(SOURCE DATA Opens)
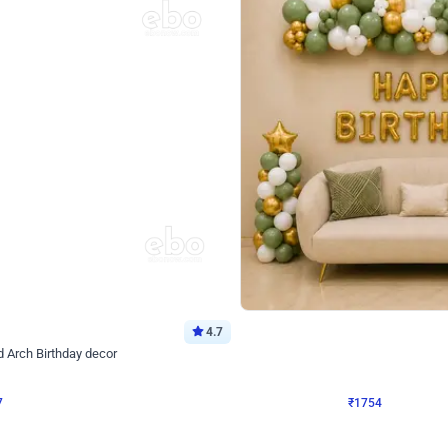
4.7
Wall Decor
 Arch Birthday decor
₹
1754
₹
3460
₹
1706
OFF
Login to drop price
Login to dro
₹
1754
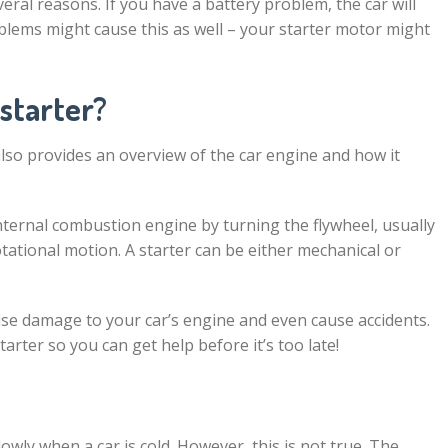
eral reasons. If you have a battery problem, the car will
oblems might cause this as well – your starter motor might
 starter?
 also provides an overview of the car engine and how it
n internal combustion engine by turning the flywheel, usually
otational motion. A starter can be either mechanical or
ause damage to your car’s engine and even cause accidents.
arter so you can get help before it’s too late!
lowly when a car is cold. However, this is not true. The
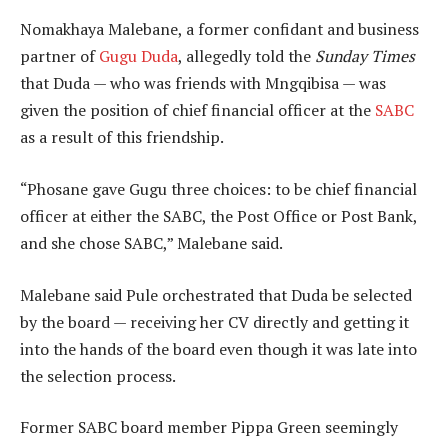
Nomakhaya Malebane, a former confidant and business
partner of
Gugu Duda
, allegedly told the
Sunday Times
that Duda — who was friends with Mngqibisa — was
given the position of chief financial officer at the
SABC
as a result of this friendship.
“Phosane gave Gugu three choices: to be chief financial
officer at either the SABC, the Post Office or Post Bank,
and she chose SABC,” Malebane said.
Malebane said Pule orchestrated that Duda be selected
by the board — receiving her CV directly and getting it
into the hands of the board even though it was late into
the selection process.
Former SABC board member Pippa Green seemingly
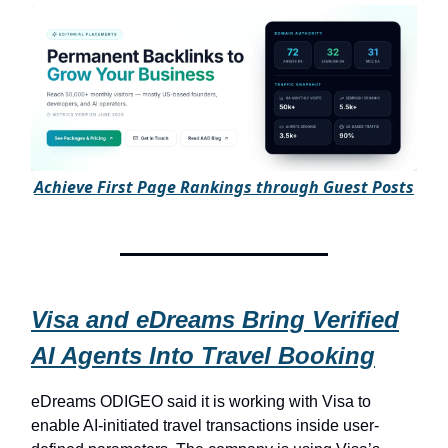
A
chieve First Page Rankings through Guest Posts
Visa and eDreams Bring Verified
AI Agents Into Travel Booking
eDreams ODIGEO said it is working with Visa to
enable AI-initiated travel transactions inside user-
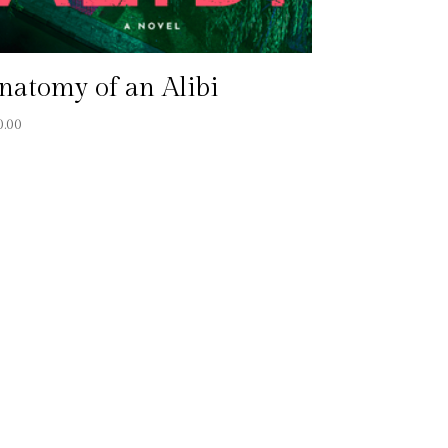
natomy of an Alibi
0.00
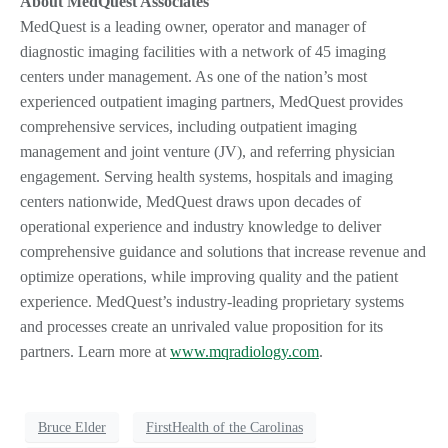
About MedQuest Associates
MedQuest is a leading owner, operator and manager of
diagnostic imaging facilities with a network of 45 imaging
centers under management. As one of the nation’s most
experienced outpatient imaging partners, MedQuest provides
comprehensive services, including outpatient imaging
management and joint venture (JV), and referring physician
engagement. Serving health systems, hospitals and imaging
centers nationwide, MedQuest draws upon decades of
operational experience and industry knowledge to deliver
comprehensive guidance and solutions that increase revenue and
optimize operations, while improving quality and the patient
experience. MedQuest’s industry-leading proprietary systems
and processes create an unrivaled value proposition for its
partners. Learn more at
www.mqradiology.com
.
Bruce Elder
FirstHealth of the Carolinas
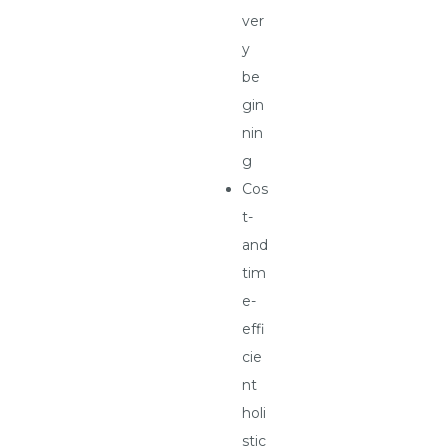
ver
y
be
gin
nin
g
Cos
t-
and
tim
e-
effi
cie
nt
holi
stic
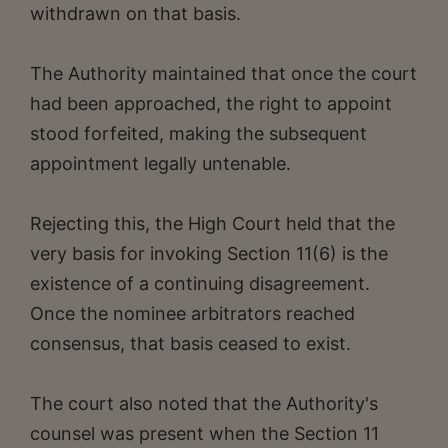
withdrawn on that basis.
The Authority maintained that once the court
had been approached, the right to appoint
stood forfeited, making the subsequent
appointment legally untenable.
Rejecting this, the High Court held that the
very basis for invoking Section 11(6) is the
existence of a continuing disagreement.
Once the nominee arbitrators reached
consensus, that basis ceased to exist.
The court also noted that the Authority's
counsel was present when the Section 11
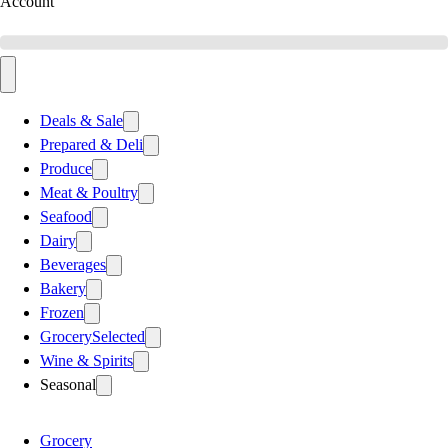
Account
Deals & Sale
Prepared & Deli
Produce
Meat & Poultry
Seafood
Dairy
Beverages
Bakery
Frozen
Grocery
Selected
Wine & Spirits
Seasonal
Grocery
(SOURCE DATA Closes)
JOB
Output the records exactly as they appear, skipping any pictures.

RESPONSE TO THIS TASK
4.7
Wall Decor
 Arch Birthday decor
₹
1754
₹
3460
₹
1706
OFF
Login to drop price
Login to dro
₹
1754
eral reasons. If you have a battery problem, the car will
oblems might cause this as well – your starter motor might
 starter?
 also provides an overview of the car engine and how it
n internal combustion engine by turning the flywheel, usually
otational motion. A starter can be either mechanical or
ause damage to your car’s engine and even cause accidents.
arter so you can get help before it’s too late!
lowly when a car is cold. However, this is not true. The
Nomakhaya Malebane, a former confidant and business
partner of
Gugu Duda
, allegedly told the
Sunday Times
that Duda — who was friends with Mngqibisa — was
given the position of chief financial officer at the
SABC
as a result of this friendship.
“Phosane gave Gugu three choices: to be chief financial
officer at either the SABC, the Post Office or Post Bank,
and she chose SABC,” Malebane said.
Malebane said Pule orchestrated that Duda be selected
by the board — receiving her CV directly and getting it
into the hands of the board even though it was late into
the selection process.
Former SABC board member Pippa Green seemingly
A
chieve First Page Rankings through Guest Posts
Visa and eDreams Bring Verified
AI Agents Into Travel Booking
eDreams ODIGEO said it is working with Visa to
enable AI-initiated travel transactions inside user-
natomy of an Alibi
0.00
About MedQuest Associates
MedQuest is a leading owner, operator and manager of
diagnostic imaging facilities with a network of 45 imaging
centers under management. As one of the nation’s most
experienced outpatient imaging partners, MedQuest provides
comprehensive services, including outpatient imaging
management and joint venture (JV), and referring physician
engagement. Serving health systems, hospitals and imaging
centers nationwide, MedQuest draws upon decades of
operational experience and industry knowledge to deliver
comprehensive guidance and solutions that increase revenue and
optimize operations, while improving quality and the patient
experience. MedQuest’s industry-leading proprietary systems
and processes create an unrivaled value proposition for its
partners. Learn more at
www.mqradiology.com
.
Bruce Elder
FirstHealth of the Carolinas
ver
y
be
gin
nin
g
Cos
t-
and
tim
e-
effi
cie
nt
holi
stic
withdrawn on that basis.
The Authority maintained that once the court
had been approached, the right to appoint
stood forfeited, making the subsequent
appointment legally untenable.
Rejecting this, the High Court held that the
very basis for invoking Section 11(6) is the
existence of a continuing disagreement.
Once the nominee arbitrators reached
consensus, that basis ceased to exist.
The court also noted that the Authority's
counsel was present when the Section 11
Account
Deals & Sale
Prepared & Deli
Produce
Meat & Poultry
Seafood
Dairy
Beverages
Bakery
Frozen
Grocery
Selected
Wine & Spirits
Seasonal
Grocery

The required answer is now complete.